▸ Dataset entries
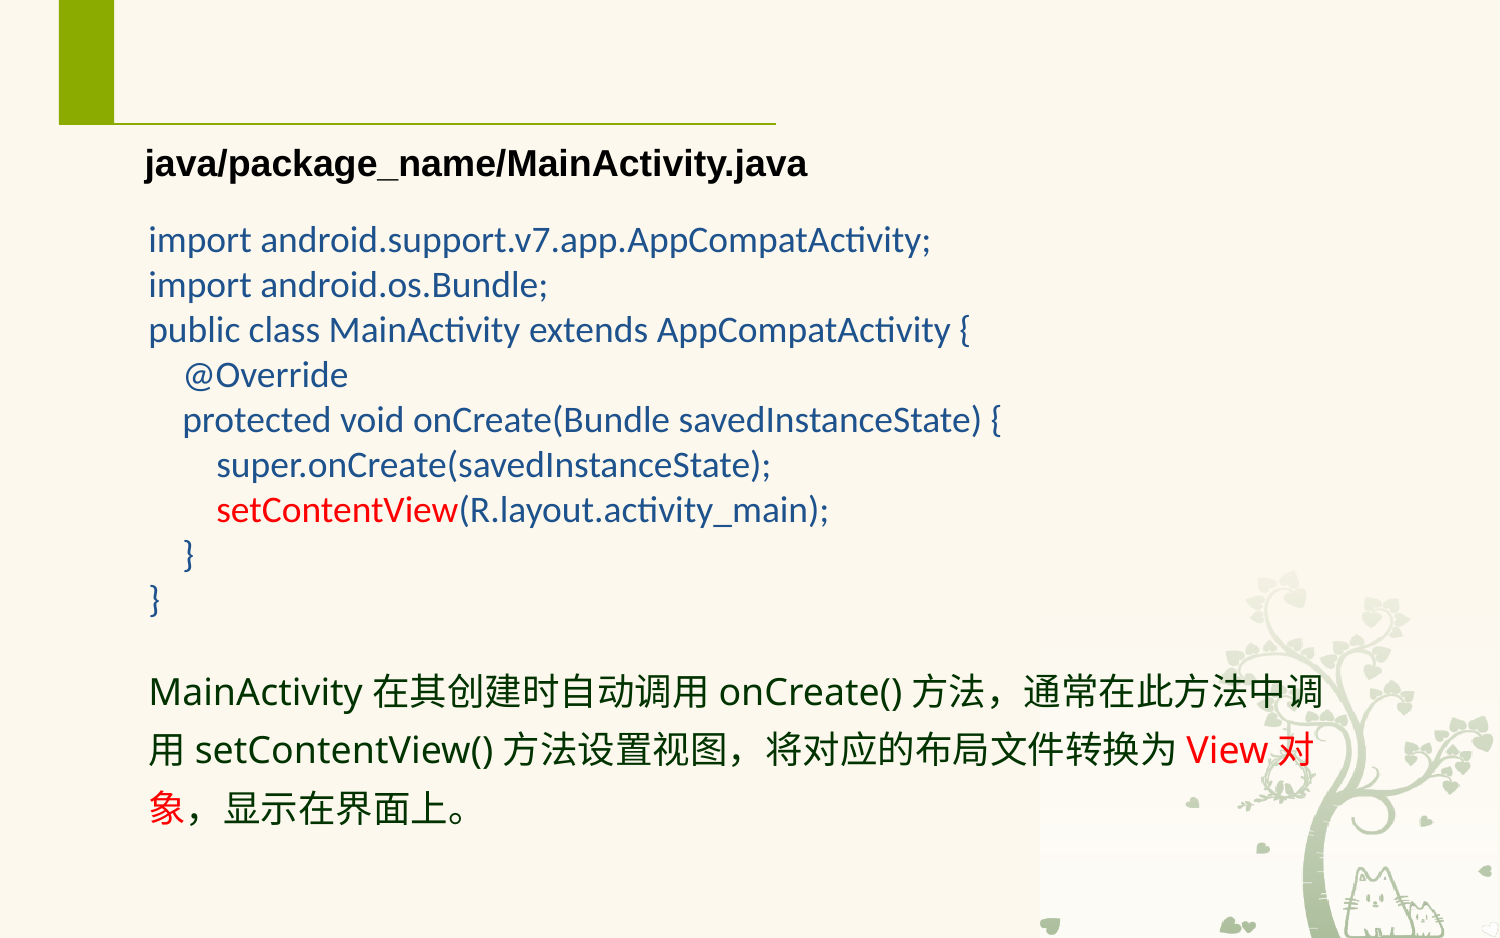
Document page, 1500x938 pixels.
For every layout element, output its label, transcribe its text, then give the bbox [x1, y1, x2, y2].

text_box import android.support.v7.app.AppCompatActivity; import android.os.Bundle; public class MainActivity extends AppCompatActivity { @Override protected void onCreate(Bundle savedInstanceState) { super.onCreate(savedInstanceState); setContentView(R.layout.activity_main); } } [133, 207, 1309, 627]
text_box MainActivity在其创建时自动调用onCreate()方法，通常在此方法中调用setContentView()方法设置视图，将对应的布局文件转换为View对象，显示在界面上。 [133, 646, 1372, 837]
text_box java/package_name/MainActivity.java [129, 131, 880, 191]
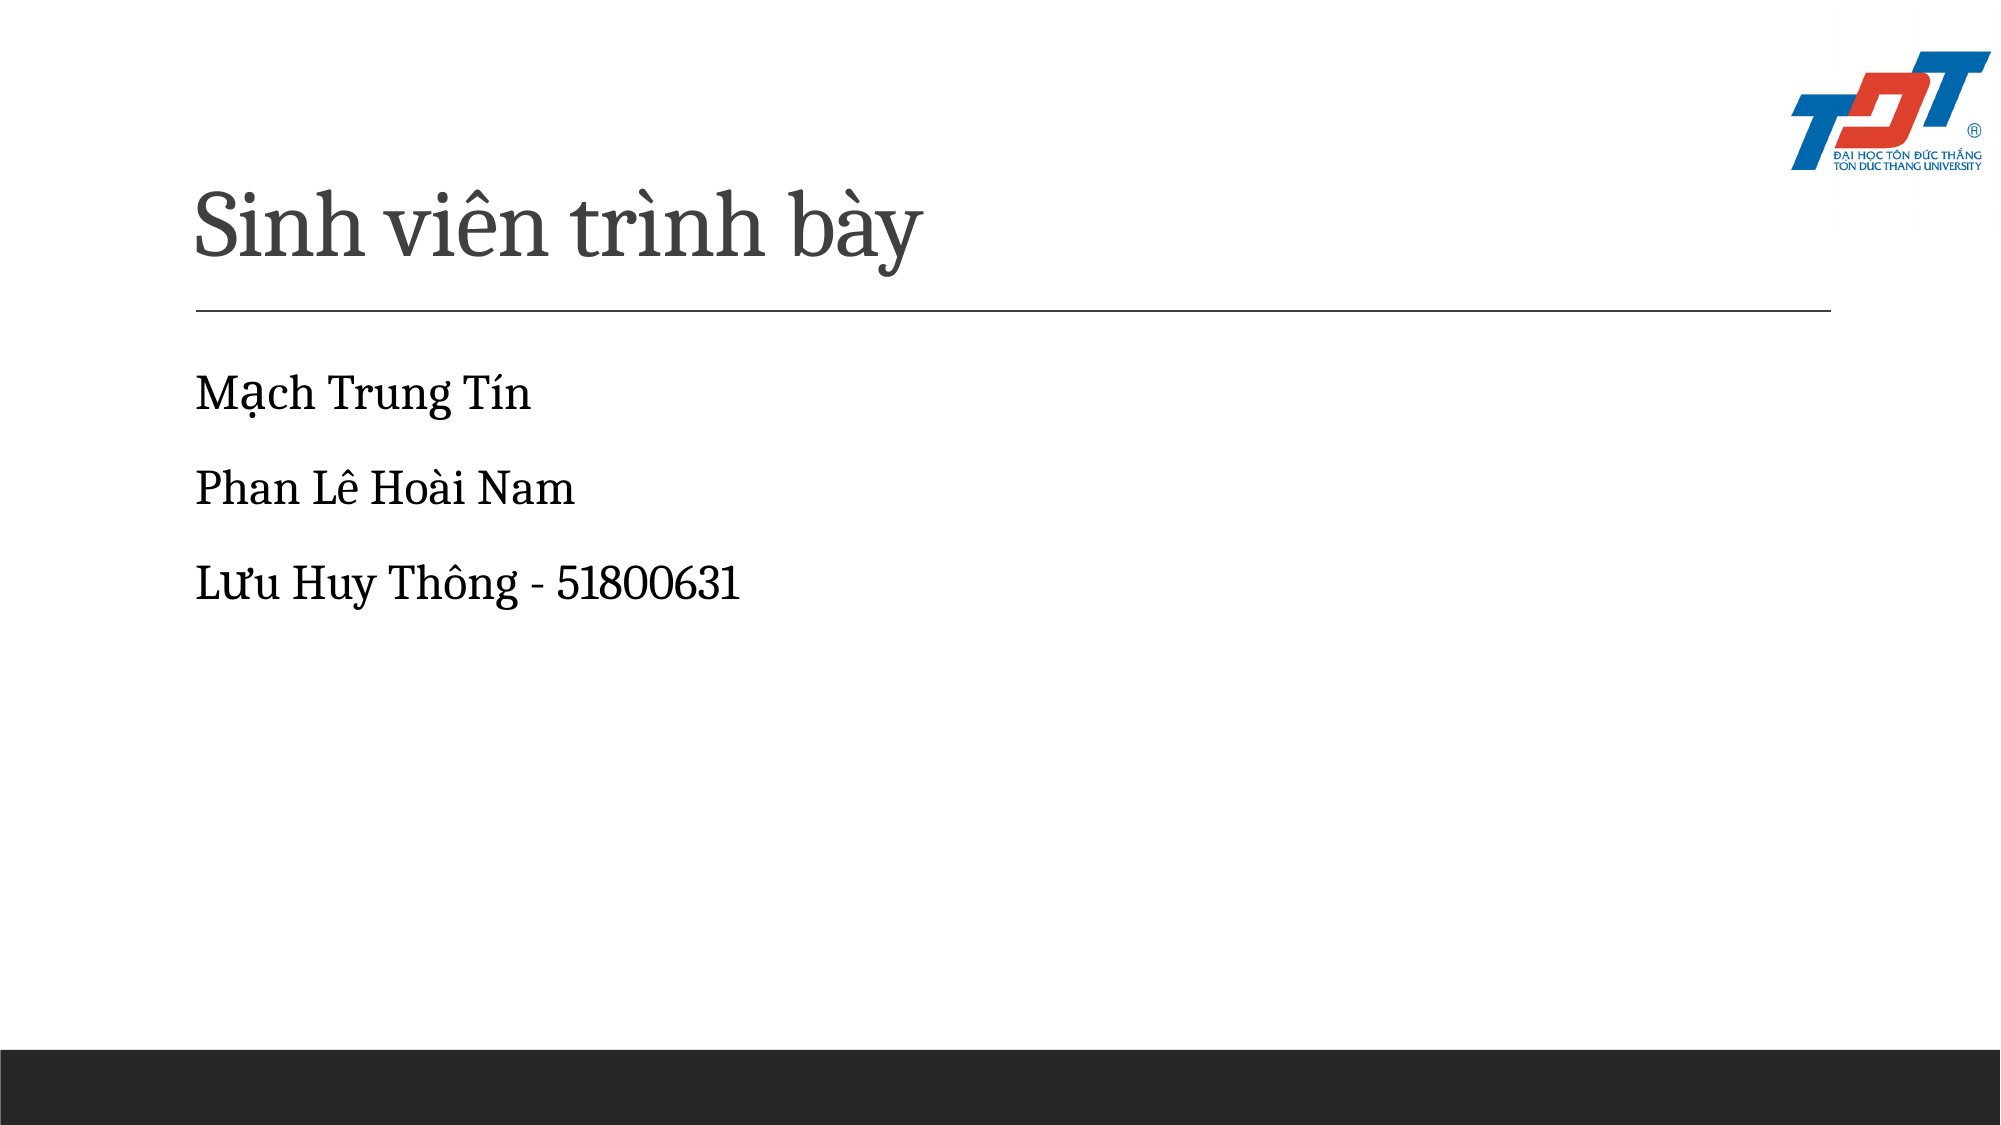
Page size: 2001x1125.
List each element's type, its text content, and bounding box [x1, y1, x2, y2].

▸ Your assignment
Set down the data above verbatim, omitting every image.

▸ Solution to this exercise
Document page, 1500x938 pixels.
For every layout element, output its label, transcribe its text, then give the bbox [x1, y1, x2, y2].

text_box import android.support.v7.app.AppCompatActivity; import android.os.Bundle; public class MainActivity extends AppCompatActivity { @Override protected void onCreate(Bundle savedInstanceState) { super.onCreate(savedInstanceState); setContentView(R.layout.activity_main); } } [133, 207, 1309, 627]
text_box MainActivity在其创建时自动调用onCreate()方法，通常在此方法中调用setContentView()方法设置视图，将对应的布局文件转换为View对象，显示在界面上。 [133, 646, 1372, 837]
text_box java/package_name/MainActivity.java [129, 131, 880, 191]
Page size: 2001x1125.
List each element's type, its text content, and bounding box [x1, y1, x2, y2].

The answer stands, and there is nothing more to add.